Goldman Sachs Group Inc. swung to a fiscal fourth-quarter net loss on slumping results at its equities business, the banking giant's first quarterly loss since going public a decade ago.

The investment banking landscape has changed dramatically since Goldman reported its last results. Goldman and rival investment bank Morgan Stanley are now the only major independent U.S. brokerages left after the economic downturn and a series of bad investments forced their other competitors to bankruptcy or into the arms of rivals.

Goldman and Morgan have become bank holding companies, providing them with access to the federal government's $700 billion rescue plan, allowing them to borrow at the Federal Reserve's discount window and making it easier to get stable sources of funding.

Goldman Sachs' shares were recently up 5.1% at $69.81 in premarket trading.

But even that financing can't mask the woes from this quarter, as the company saw its revenue turn negative amid declines in values "across virtually every asset class," according to Chief Executive Lloyd Blankfein.

For the period ended Nov. 30, Goldman reported a net loss of $2.12 billion, or $4.97 a share, compared with net income of $3.22 billion, or $7.01 a share, a year earlier.

Net revenue was negative $1.58 billion, compared with positive $10.74 billion a year earlier.

Analysts polled by Thomson Reuters expected a loss of $3.73 a share on revenue of $932 million.

"While our quarterly performance obviously didn't meet our expectations, Goldman Sachs remained profitable during one of the most challenging years in our industry's history," Blankfein said.

Analysts had said they expected a big chunk of the government bailout money that large banks received to go toward fourth-quarter write-downs and loss provisions. Goldman Sachs received $10 billion from the government's Troubled Asset Relief Program.

Investment-banking revenue slid 48% as financial-advisory revenue dropped 54% amid a decline in industry-wide completed mergers and acquisitions. Goldman said its investment banking transaction backlog fell during the quarter and ended the year "significantly lower" than at the end of 2007.

Revenue plunged to negative $4.36 billion at Goldman's trading and principal investments business, from revenue of $6.93 billion a year earlier. Equities revenue gained 2% as losses in principal strategies failed to offset higher revenue from derivatives.

Meanwhile, the principal investments group recorded a net loss amid losses from corporate and real-estate investments.
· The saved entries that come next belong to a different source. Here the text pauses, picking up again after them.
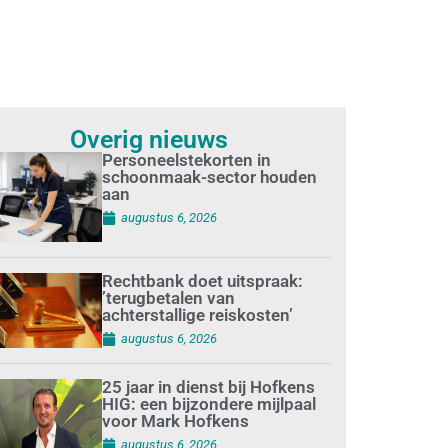
Overig nieuws
Personeelstekorten in
schoonmaak-sector houden
aan
augustus 6, 2026
Rechtbank doet uitspraak:
’terugbetalen van
achterstallige reiskosten’
augustus 6, 2026
25 jaar in dienst bij Hofkens
HIG: een bijzondere mijlpaal
voor Mark Hofkens
augustus 6, 2026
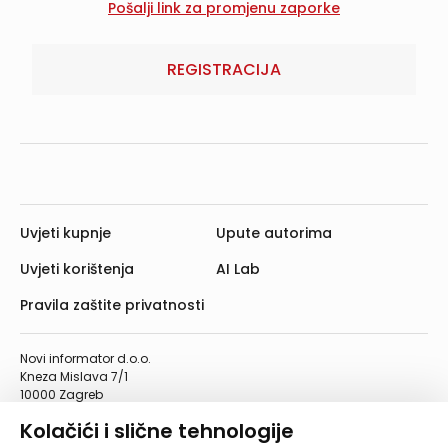
REGISTRACIJA
Uvjeti kupnje
Upute autorima
Uvjeti korištenja
AI Lab
Pravila zaštite privatnosti
Novi informator d.o.o.
Kneza Mislava 7/1
10000 Zagreb
Telefon: 01/4555-454
Kolačići i slične tehnologije
Telefaks: 01/4612-553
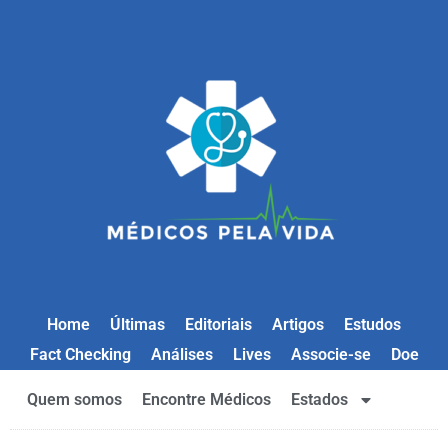
Home
Últimas
Editoriais
Artigos
Estudos
Fact Checking
Análises
Lives
Associe-se
Doe
Quem somos
Encontre Médicos
Estados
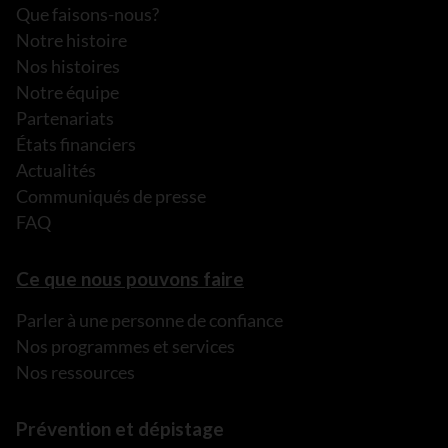
Que faisons-nous?
Notre histoire
Nos histoires
Notre équipe
Partenariats
États financiers
Actualités
Communiqués de presse
FAQ
Ce que nous pouvons faire
Parler à une personne de confiance
Nos programmes et services
Nos ressources
Prévention et dépistage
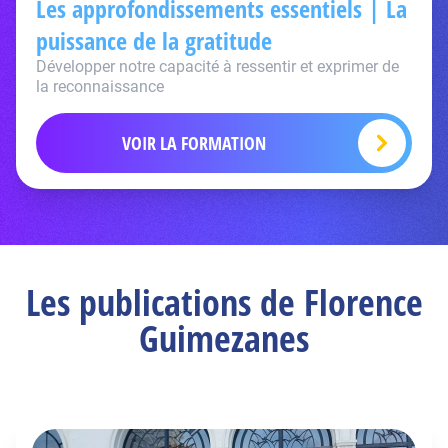
Les approfondissements essentiels | La
puissance de la gratitude
Développer notre capacité à ressentir et exprimer de
la reconnaissance
VOIR LA FORMATION
Les publications de Florence
Guimezanes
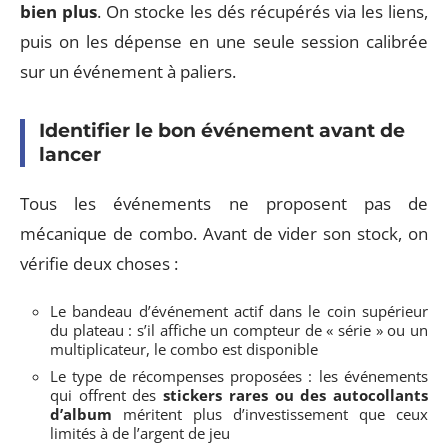
bien plus
. On stocke les dés récupérés via les liens,
puis on les dépense en une seule session calibrée
sur un événement à paliers.
Identifier le bon événement avant de
lancer
Tous les événements ne proposent pas de
mécanique de combo. Avant de vider son stock, on
vérifie deux choses :
Le bandeau d’événement actif dans le coin supérieur
du plateau : s’il affiche un compteur de « série » ou un
multiplicateur, le combo est disponible
Le type de récompenses proposées : les événements
qui offrent des
stickers rares ou des autocollants
d’album
méritent plus d’investissement que ceux
limités à de l’argent de jeu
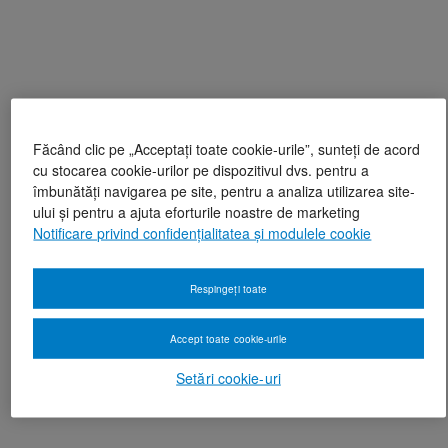
Făcând clic pe „Acceptați toate cookie-urile”, sunteți de acord
cu stocarea cookie-urilor pe dispozitivul dvs. pentru a
îmbunătăți navigarea pe site, pentru a analiza utilizarea site-
ului și pentru a ajuta eforturile noastre de marketing
Notificare privind confidențialitatea și modulele cookie
Respingeți toate
Accept toate cookie-urile
Setări cookie-uri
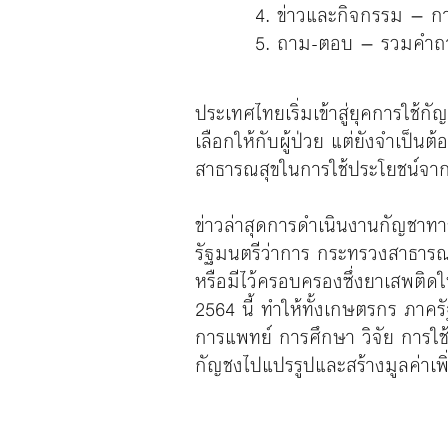
ข่าวและกิจกรรม – ก
ถาม-ตอบ – รวมคำถามท
ประเทศไทยเริ่มเข้าสู่ยุคการใช
เลือกให้กับผู้ป่วย แต่ยังจำเป็น
สาธารณสุขในการใช้ประโยชน์จา
ข่าวล่าสุดการดำเนินงานกัญชาท
รัฐมนตรีว่าการ กระทรวงสาธาร
หรือมีไว้ครอบครองซึ่งยาเสพติ
2564 นี้ ทำให้ทั้งเกษตรกร ภาค
การแพทย์ การศึกษา วิจัย การใช้
กัญชงไปแปรรูปและสร้างมูลค่าเพิ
The asset-management and securities-services division, which includes lending and other services to hedge funds, posted a 5% drop in revenue as profits fell 19% due to lower fees amid market depreciation and outflows in assets.

Until recently, Goldman had been known as having a magic touch after a correct bet that subprime mortgages would crater and its nimble avoidance of other messes. But Goldman also is facing danger from its heavy exposure to the equity markets, which have fallen roughly one-third this year, and its "book" of so-called distressed investments, which includes investments in everything from troubled auto loans in Thailand to struggling golf courses in Japan.

Goldman Sachs Group said it will cut about 3,250 jobs, or 10% of its work force, to save on costs. Goldman Sachs cut its Dubai-based work force earlier this month in line with the 10% global reduction in staff.

Morgan Stanley, on the other hand, did embarrass itself with some of its mortgage bets last year but had managed to soothe investors since then, as it scaled back on risky exposures. Morgan Stanley is set to report its quarterly results Wednesday.